Along the lines of more conventional kiln temperature mesurement, Bartran and Nelson, Chem. Eng. 92(13): 65-66 (1985), teach the modification of a kiln by the insertion of radial tubes through the kiln walls to provide wells for conventional thermocouples.
Two United States patents may be taken as representative of prior methods which attempted to measure the temperature of contents within a kiln. Drewry, in U.S. Pat. No. 3,647,195, describes the use of two internally located optical pyrometers whose output is transmitted through slip rings mounted around the outside of the kiln shell. Jager et al. in U.S. Pat. No. 4,487,575 also teach the use of infrared radiation for measurement of internal kiln conditions.

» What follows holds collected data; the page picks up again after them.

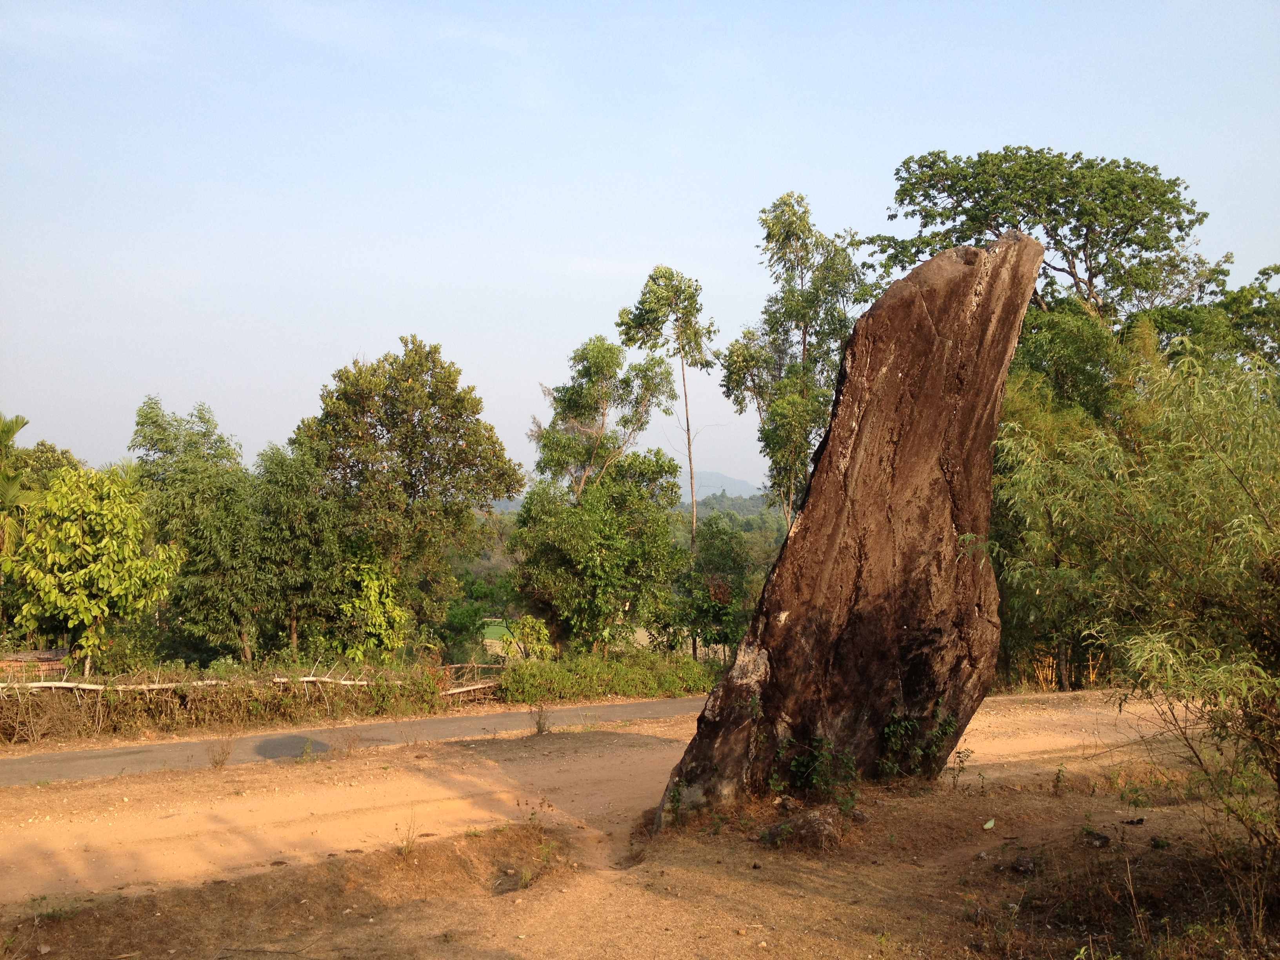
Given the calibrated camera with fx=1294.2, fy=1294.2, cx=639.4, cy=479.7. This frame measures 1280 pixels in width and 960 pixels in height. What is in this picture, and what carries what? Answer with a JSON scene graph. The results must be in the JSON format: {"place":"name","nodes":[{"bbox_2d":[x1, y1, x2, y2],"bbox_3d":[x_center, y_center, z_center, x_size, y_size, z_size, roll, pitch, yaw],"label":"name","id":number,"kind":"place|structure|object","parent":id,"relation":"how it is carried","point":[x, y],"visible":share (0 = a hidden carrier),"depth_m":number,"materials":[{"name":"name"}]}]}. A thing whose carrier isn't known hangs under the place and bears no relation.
{"place":"outdoors","nodes":[
{"label":"outdoors","id":0,"kind":"place"},
{"bbox_2d":[0,649,70,682],"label":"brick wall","id":1,"kind":"structure","parent":0,"point":[51,660],"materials":[{"name":"red brick"}]},
{"bbox_2d":[0,694,714,784],"label":"road","id":2,"kind":"structure","parent":0,"point":[568,711],"materials":[{"name":"grey asphalt"}]},
{"bbox_2d":[479,618,519,653],"label":"field","id":3,"kind":"structure","parent":0,"point":[488,641],"materials":[{"name":"green plant"}]},
{"bbox_2d":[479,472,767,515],"label":"hill","id":4,"kind":"structure","parent":0,"point":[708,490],"materials":[{"name":"grey"}]},
{"bbox_2d":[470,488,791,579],"label":"hill","id":5,"kind":"structure","parent":0,"point":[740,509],"materials":[{"name":"green plant"}]},
{"bbox_2d":[0,688,1278,959],"label":"dirt ground","id":6,"kind":"structure","parent":0,"point":[536,902],"materials":[{"name":"brown"}]},
{"bbox_2d":[205,738,235,768],"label":"dry weed","id":7,"kind":"object","parent":6,"relation":"on","point":[224,759],"visible":0.97,"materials":[{"name":"brown plant"}]},
{"bbox_2d":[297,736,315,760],"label":"weed","id":8,"kind":"object","parent":6,"relation":"on","point":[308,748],"visible":0.98,"depth_m":14.01,"materials":[{"name":"green plant"}]},
{"bbox_2d":[333,728,362,756],"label":"dry weed","id":9,"kind":"object","parent":6,"relation":"on","point":[351,746],"visible":0.98,"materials":[{"name":"brown plant"}]},
{"bbox_2d":[394,814,421,855],"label":"dry weed","id":10,"kind":"object","parent":6,"relation":"on","point":[406,848],"visible":0.87,"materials":[{"name":"plant"}]},
{"bbox_2d":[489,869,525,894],"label":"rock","id":11,"kind":"object","parent":6,"relation":"on","point":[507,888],"visible":0.77,"depth_m":7.75,"materials":[{"name":"grey"}]},
{"bbox_2d":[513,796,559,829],"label":"weed","id":12,"kind":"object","parent":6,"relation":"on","point":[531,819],"visible":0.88,"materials":[{"name":"brown plant"}]},
{"bbox_2d":[529,704,552,733],"bbox_3d":[-1.245,2.999,16.249,0.376,0.430,0.411,0,-2,-4],"label":"dry weed","id":13,"kind":"object","parent":6,"relation":"on","point":[539,727],"visible":0.95,"depth_m":16.25,"materials":[{"name":"plant"}]},
{"bbox_2d":[759,807,842,850],"bbox_3d":[1.119,2.389,8.824,0.608,0.292,0.563,0,-2,-4],"label":"rock","id":14,"kind":"object","parent":6,"relation":"on","point":[820,829],"visible":0.85,"depth_m":8.68,"materials":[{"name":"stone"}]},
{"bbox_2d":[767,734,861,812],"bbox_3d":[1.298,2.193,9.688,0.818,0.652,0.817,0,-2,-4],"label":"shrub","id":15,"kind":"object","parent":6,"relation":"on","point":[815,778],"visible":0.86,"depth_m":9.71,"materials":[{"name":"green plant"}]},
{"bbox_2d":[647,232,1041,833],"bbox_3d":[1.628,0.501,10.065,2.597,5.179,1.668,0,-2,-4],"label":"standing stone","id":16,"kind":"object","parent":6,"relation":"on","point":[1029,278],"visible":0.96,"depth_m":9.58,"materials":[{"name":"brown stone"}]},
{"bbox_2d":[878,699,962,778],"bbox_3d":[2.252,2.129,10.587,0.769,0.715,0.700,0,-2,-4],"label":"plant","id":17,"kind":"object","parent":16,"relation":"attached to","point":[886,730],"visible":0.92,"depth_m":10.57,"materials":[{"name":"green plant"}]},
{"bbox_2d":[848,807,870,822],"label":"rock","id":18,"kind":"object","parent":6,"relation":"on","point":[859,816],"visible":0.89,"depth_m":9.29,"materials":[{"name":"grey stone"}]},
{"bbox_2d":[949,745,974,787],"bbox_3d":[2.720,2.423,10.950,0.283,0.438,0.301,0,-2,22],"label":"small plant","id":19,"kind":"object","parent":6,"relation":"on","point":[960,757],"visible":0.97,"depth_m":10.97,"materials":[{"name":"green plant"}]},
{"bbox_2d":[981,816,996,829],"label":"leaf","id":20,"kind":"object","parent":6,"relation":"on","point":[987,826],"visible":0.97,"depth_m":9.27,"materials":[{"name":"green plant"}]},
{"bbox_2d":[1010,856,1038,874],"bbox_3d":[2.403,2.409,8.081,0.185,0.099,0.185,2,-2,-45],"label":"rock","id":21,"kind":"object","parent":6,"relation":"on","point":[1021,864],"visible":0.98,"depth_m":8.03,"materials":[{"name":"grey stone"}]},
{"bbox_2d":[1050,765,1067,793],"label":"small plant","id":22,"kind":"object","parent":6,"relation":"on","point":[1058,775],"visible":0.97,"depth_m":10.94,"materials":[{"name":"green plant"}]},
{"bbox_2d":[1081,830,1111,847],"bbox_3d":[3.049,2.403,8.658,0.215,0.101,0.210,-1,-2,45],"label":"rock","id":23,"kind":"object","parent":6,"relation":"on","point":[1100,840],"visible":0.96,"depth_m":8.61,"materials":[{"name":"stone"}]},
{"bbox_2d":[991,332,1279,862],"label":"bamboo","id":24,"kind":"object","parent":6,"relation":"on","point":[1246,522],"visible":1,"depth_m":7.83,"materials":[{"name":"green plant"}]},
{"bbox_2d":[0,0,1279,493],"label":"sky","id":25,"kind":"structure","parent":0,"point":[364,324],"materials":[{"name":"blue"}]},
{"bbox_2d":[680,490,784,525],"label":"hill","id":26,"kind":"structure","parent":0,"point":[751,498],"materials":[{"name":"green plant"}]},
{"label":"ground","id":27,"kind":"structure","parent":0},
{"bbox_2d":[0,410,41,560],"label":"palm tree","id":28,"kind":"object","parent":27,"relation":"on","point":[22,420],"visible":0.69,"depth_m":25.04,"materials":[{"name":"green plant"}]},
{"bbox_2d":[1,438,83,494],"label":"tree","id":29,"kind":"object","parent":27,"relation":"on","point":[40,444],"visible":0.28,"depth_m":32.88,"materials":[{"name":"green plant"}]},
{"bbox_2d":[5,464,186,671],"bbox_3d":[-9.861,2.058,23.194,3.048,4.630,3.076,0,-2,-4],"label":"tree","id":30,"kind":"object","parent":27,"relation":"on","point":[141,563],"visible":0.98,"depth_m":22.61,"materials":[{"name":"green plant"}]},
{"bbox_2d":[129,394,260,660],"bbox_3d":[-9.646,1.650,28.170,3.154,6.930,3.312,0,-2,-4],"label":"tree","id":31,"kind":"object","parent":27,"relation":"on","point":[139,423],"visible":0.84,"depth_m":27.47,"materials":[{"name":"green plant"}]},
{"bbox_2d":[0,660,506,741],"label":"hedge","id":32,"kind":"object","parent":27,"relation":"on","point":[335,681],"visible":0.79,"depth_m":19.85,"materials":[{"name":"brown plant"}]},
{"bbox_2d":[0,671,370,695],"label":"wooden fence rail","id":33,"kind":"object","parent":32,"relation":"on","point":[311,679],"visible":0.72,"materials":[{"name":"grey wood"}]},
{"bbox_2d":[247,437,350,658],"bbox_3d":[-7.458,1.994,28.280,2.668,5.959,2.837,0,-2,-4],"label":"tree","id":34,"kind":"object","parent":27,"relation":"on","point":[292,485],"visible":0.87,"depth_m":27.67,"materials":[{"name":"green plant"}]},
{"bbox_2d":[330,550,409,661],"bbox_3d":[-5.826,3.143,27.431,1.910,3.363,2.045,0,-2,-4],"label":"shrub","id":35,"kind":"object","parent":27,"relation":"on","point":[372,592],"visible":0.84,"depth_m":27.10,"materials":[{"name":"green plant"}]},
{"bbox_2d":[299,338,526,651],"bbox_3d":[-5.699,1.014,31.745,5.386,8.860,5.050,0,-2,-4],"label":"tree","id":36,"kind":"object","parent":27,"relation":"on","point":[462,450],"visible":0.98,"depth_m":30.72,"materials":[{"name":"green plant"}]},
{"bbox_2d":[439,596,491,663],"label":"shrub","id":37,"kind":"object","parent":27,"relation":"on","point":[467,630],"visible":0.67,"depth_m":35.69,"materials":[{"name":"green plant"}]},
{"bbox_2d":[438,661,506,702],"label":"wooden fence","id":38,"kind":"object","parent":27,"relation":"on","point":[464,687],"visible":0.55,"depth_m":25.41,"materials":[{"name":"brown wood"}]},
{"bbox_2d":[497,614,553,661],"bbox_3d":[-2.510,3.938,28.668,1.337,1.800,1.339,0,-2,-4],"label":"shrub","id":39,"kind":"object","parent":27,"relation":"on","point":[539,625],"visible":0.76,"depth_m":28.52,"materials":[{"name":"green plant"}]},
{"bbox_2d":[507,448,686,655],"bbox_3d":[-1.052,2.266,32.535,4.490,6.209,4.378,0,-2,-4],"label":"tree","id":40,"kind":"object","parent":27,"relation":"on","point":[595,520],"visible":0.98,"depth_m":31.69,"materials":[{"name":"green plant"}]},
{"bbox_2d":[534,334,677,501],"bbox_3d":[-1.051,0.789,37.739,3.858,10.017,4.030,2,-2,-44],"label":"tree","id":41,"kind":"object","parent":27,"relation":"on","point":[608,361],"visible":0.87,"depth_m":37.12,"materials":[{"name":"green plant"}]},
{"bbox_2d":[494,647,723,703],"bbox_3d":[-0.472,4.033,26.261,4.673,1.166,2.121,0,-2,-4],"label":"hedge","id":42,"kind":"object","parent":27,"relation":"on","point":[634,673],"visible":0.83,"depth_m":25.89,"materials":[{"name":"green plant"}]},
{"bbox_2d":[619,265,717,549],"bbox_3d":[0.886,-0.263,38.219,2.902,12.218,2.883,0,-2,8],"label":"tall tree","id":43,"kind":"object","parent":27,"relation":"on","point":[687,426],"visible":0.92,"depth_m":37.92,"materials":[{"name":"plant"}]},
{"bbox_2d":[673,513,758,657],"bbox_3d":[2.006,3.299,34.717,2.758,4.781,2.998,0,-2,-4],"label":"tree","id":44,"kind":"object","parent":27,"relation":"on","point":[719,560],"visible":0.8,"depth_m":34.17,"materials":[{"name":"green plant"}]},
{"bbox_2d":[721,193,868,531],"bbox_3d":[4.080,-1.073,33.482,4.037,12.551,3.861,-1,-2,44],"label":"tall tree","id":45,"kind":"object","parent":27,"relation":"on","point":[777,219],"visible":0.87,"depth_m":32.88,"materials":[{"name":"green plant"}]},
{"bbox_2d":[866,147,1227,324],"bbox_3d":[9.408,-1.748,30.002,7.680,11.871,6.963,0,-2,-4],"label":"tree","id":46,"kind":"object","parent":27,"relation":"on","point":[1162,213],"visible":0.81,"depth_m":28.63,"materials":[{"name":"plant"}]},
{"bbox_2d":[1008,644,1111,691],"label":"bamboo stalks","id":47,"kind":"object","parent":27,"relation":"on","point":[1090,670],"visible":0.29,"depth_m":25.66,"materials":[{"name":"yellow plant"}]},
{"bbox_2d":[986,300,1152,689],"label":"bamboo","id":48,"kind":"object","parent":27,"relation":"on","point":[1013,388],"visible":0.5,"depth_m":22.74,"materials":[{"name":"green plant"}]},
{"bbox_2d":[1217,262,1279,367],"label":"tree","id":49,"kind":"object","parent":27,"relation":"on","point":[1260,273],"visible":0.48,"depth_m":29.43,"materials":[{"name":"green plant"}]}
]}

While laser-activated fluorescence is known for temperature measurement under certain conditions, it has not been heretofore used or suggested as a method for measuring the temperature of the contents in a heated kiln. There are a number of reasons why this potential use has apparently not been seriously considered heretofore. Natural minerals such as lime, which might require calcining in their processing, all contain high levels of impurities which could possibly interfere with measurements. This is in contrast to virtually all of the work just noted and to commercial rare earth phosphors which use extremely high purity host materials and rare earth dopants. Another possible reason is a perceived high cost of the rare earth dopant unless only trace quantities or crude forms would be suitable. Further, it was entirely unclear whether the residence time and temperature in a kiln would be sufficient to incorporate the rare earth into the crystal lattice of the host mineral so that a phosphor would even be formed. Also, in addition to the possible interfering spectra previously noted, some impurities are known to partially quench the fluorescence of rare earth phosphors.
Despite all of the above negative implications the present inventor has surprisingly found that calcareous and other types of minerals containing impurities can be economically doped with rare earths and that the use of fluorescence thermometry is a simple and accurate means of measuring a hot product temperature within or as it is discharged form a kiln.